When I saw 12 Years a Slave, I was struck by the violence — how casually so many of the white characters would use violence. It was difficult to watch. In your opinion as a historian, how does a filmmaker find that line between being true to a story and maybe being so true that people will forgo seeing the film?
12 Years a Slave actually minimizes the depiction of violence. Slavery was a brutal, violent, sadistic institution. And I think that Steve McQueen showed remarkable restraint. It just hints at how violent slavery was… You can’t depict it and not show violence. That would be Gone with the Wind. But if you’re depicting it, there is a lot more violence in Solomon Northup’s slave narrative than there is in Steve McQueen’s film.
And I thought focusing on the bizarre relationship between Epps and Patsey was successful. Epps obviously loved her, and hated himself for loving her. He couldn’t deal with it, and so he beat her. That’s why he goes crazy out of jealousy when she disappears to go get the soap. One of the most amazing and successful things the film does is show the way that slavery dehumanizes the master as well as the slave.
What would say to people who want to see the movie but think they might be put off by the violence and brutality?
Oh, I don’t think it’s so hard to watch. They should go see it. Alan Dershowitz called it the African-American Schindler’s List. We have to see it. But I’m a scholar of slavery, so I would tell them it only touches on the actual violence and trauma that black human beings experienced for 300 years under slavery.
Turning to your new documentary series on PBS, The African Americans, why is this an important project [retelling 500 years of African American history] to take on now?
It’s a year of amazing anniversaries: it’s the 50th anniversary of the March on Washington. It’s the 150th anniversary of Lincoln signing the Emancipation Proclamation. And it’s the 500th year of the arrival of the first African in the United States. That would be Juan Garrido. He was a black conquistador. He was free. And he arrived in Florida with Ponce de Leon, looking for the Fountain of Youth, just like the white guys. Most people don’t even know about him. And secondly, it’s the year of the second inauguration of the first black president, so it seemed like the perfect year to do it.
But in addition, it arrives at a time when we have a paradox in the black community: we have the best of times, and we have the worst of times. We have the largest black upper-middle-class in history, but we have the largest black male prison population. 70% of all black children are born to mothers out of wedlock, and about 35% of all black children live at or beneath the poverty line. So it’s like we have two nations within the black community. So how did we get here?
You said that you always dreamed of being a filmmaker. Has there been a film or documentary that has had a particularly strong influence on you?

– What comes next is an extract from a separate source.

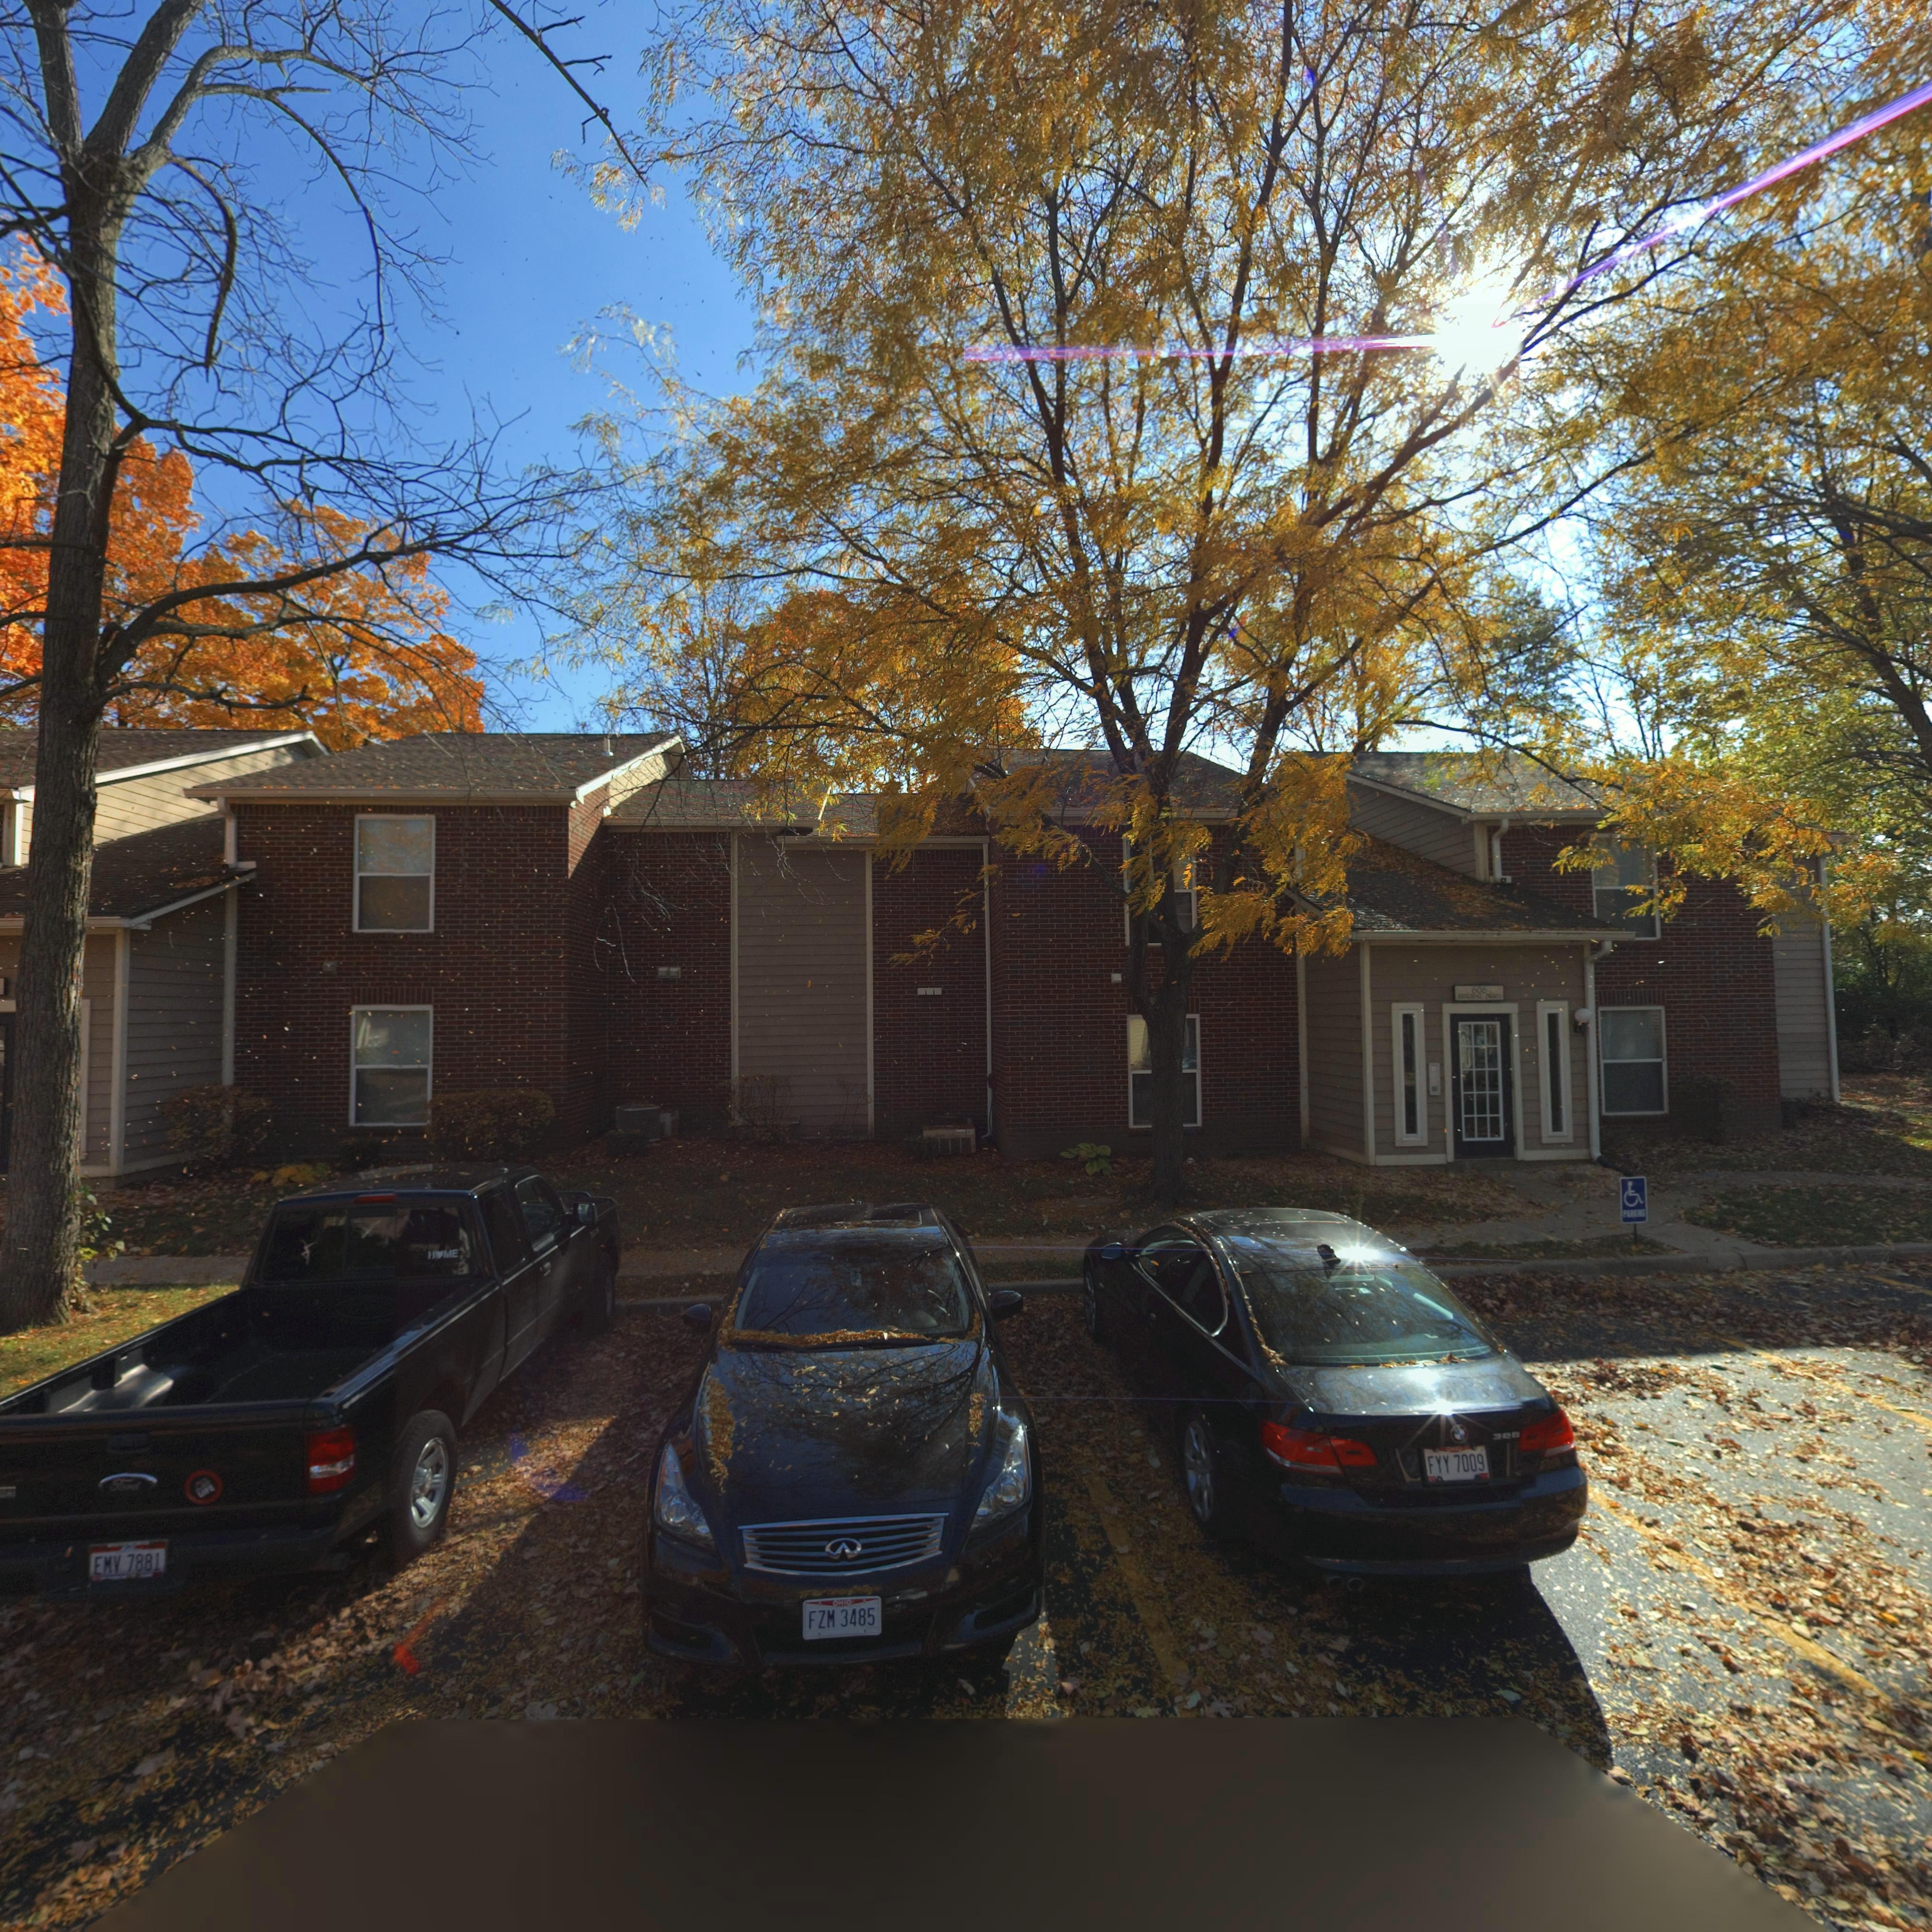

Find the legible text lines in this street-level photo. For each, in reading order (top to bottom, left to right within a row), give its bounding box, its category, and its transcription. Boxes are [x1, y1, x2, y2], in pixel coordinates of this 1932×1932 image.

Oh, yes. My whole introduction to African American history was through a Bill Cosby documentary from 1968 called Black History: Lost, Stolen or Strayed. Iit was an epiphany. A year later, I found myself at Yale, and the first course I enrolled in was William McFeely’s survey course on African-American history. And so I was hooked. I’d been raised to be a doctor, but by this time, man, that ship had sailed. Took me years to admit it to myself and anybody else, but I really knew because of those two experiences that what I wanted to be was a scholar of African-American studies. And the deeper fantasy was to be a filmmaker.